Over the past month, the search committee for the Provost narrowed the 12 final candidates down to five, and conducted two-day interviews where each candidate was introduced to important members of the Georgetown administration, faculty, and community.
Professor Wayne Davis, president of the faculty senate, was one of the leading members of the search committee. “Any one of the five candidates would’ve been absolutely outstanding, but pretty much the general consensus with Bob Groves was that he was the superior candidate in all respects,” he said. “They were all extremely accomplished scholars but his certified record is really beyond compare.”
One of the primary aims of the search committee was to find a Provost with a background in the sciences. According to Davis, no current faculty or administration on the main campus is a part of the National Academy of Sciences.

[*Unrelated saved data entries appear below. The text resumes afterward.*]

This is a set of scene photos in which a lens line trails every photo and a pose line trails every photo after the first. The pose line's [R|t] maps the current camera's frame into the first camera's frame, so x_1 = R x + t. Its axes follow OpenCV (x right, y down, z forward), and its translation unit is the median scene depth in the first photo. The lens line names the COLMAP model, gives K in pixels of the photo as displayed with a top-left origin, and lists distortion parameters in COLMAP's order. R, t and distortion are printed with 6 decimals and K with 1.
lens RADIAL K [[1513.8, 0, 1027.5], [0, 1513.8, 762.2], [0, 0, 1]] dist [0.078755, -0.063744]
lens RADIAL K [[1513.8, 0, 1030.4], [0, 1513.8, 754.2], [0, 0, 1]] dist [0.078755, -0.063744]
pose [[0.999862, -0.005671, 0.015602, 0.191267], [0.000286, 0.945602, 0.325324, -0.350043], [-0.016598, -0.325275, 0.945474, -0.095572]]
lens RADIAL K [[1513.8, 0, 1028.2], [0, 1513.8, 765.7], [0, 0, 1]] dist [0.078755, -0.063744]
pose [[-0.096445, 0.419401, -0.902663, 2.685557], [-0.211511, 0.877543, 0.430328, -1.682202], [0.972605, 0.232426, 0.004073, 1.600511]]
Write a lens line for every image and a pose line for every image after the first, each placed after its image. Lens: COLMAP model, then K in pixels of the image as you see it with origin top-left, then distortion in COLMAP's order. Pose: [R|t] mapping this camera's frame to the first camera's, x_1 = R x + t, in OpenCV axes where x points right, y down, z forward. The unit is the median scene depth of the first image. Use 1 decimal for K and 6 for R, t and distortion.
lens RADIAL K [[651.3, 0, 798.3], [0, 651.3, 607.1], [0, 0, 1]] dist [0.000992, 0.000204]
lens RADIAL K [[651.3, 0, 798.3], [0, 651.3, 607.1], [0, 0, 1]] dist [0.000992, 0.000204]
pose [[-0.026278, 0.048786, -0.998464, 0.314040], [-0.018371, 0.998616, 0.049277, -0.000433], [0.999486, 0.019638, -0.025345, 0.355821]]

Furthermore, Davis said, Groves’s role as Director of the U.S. Census Bureau demonstrated his strong management skills. “Getting a job done that people thought was going to fail, and getting it done under budget, significantly under budget, without horrendous political firestorms or scandal…indicated that he’s got pretty good administrative, political, people skills,” he said.
Davis said the fact that Groves was not a Jesuit was “not a relevant characteristic,” and noted that the past four Georgetown Provosts have not been Jesuits either.
During the interview process, Groves indicated a serious interest in the Intellectual Life Reports as well as a committed interest in working closely with the medical center.
In February, the search committee held a town hall to inform students on the details and process for interviewing and finding a candidate for Provost. “It is true that the Provost’s main role is with deans and faculty and the President, but we did get the impression that he will be more actively involved with students,” Davis said. “We got the impression that he … will go out and meet the students and interact, find out what’s going on in their minds.”
Some students at the town hall expressed a desire to see more diversity in the search for a Provost. Davis mentioned that the pool of candidates was “a remarkably diverse pool,” with “men and women, a mixture of races, with Asians and African Americans.”
The first tasks facing the Provost this summer will be improving University-neighborhood relations and instating the enrollment caps imposed by the District government.
“One of the things we liked about his approach was that…the way to solve these problems is to work with the neighbors long before the official planning approval comes, you start developing relationships, walk around the neighborhood,” Davis said. “Who knows, maybe it’ll work a lot better.”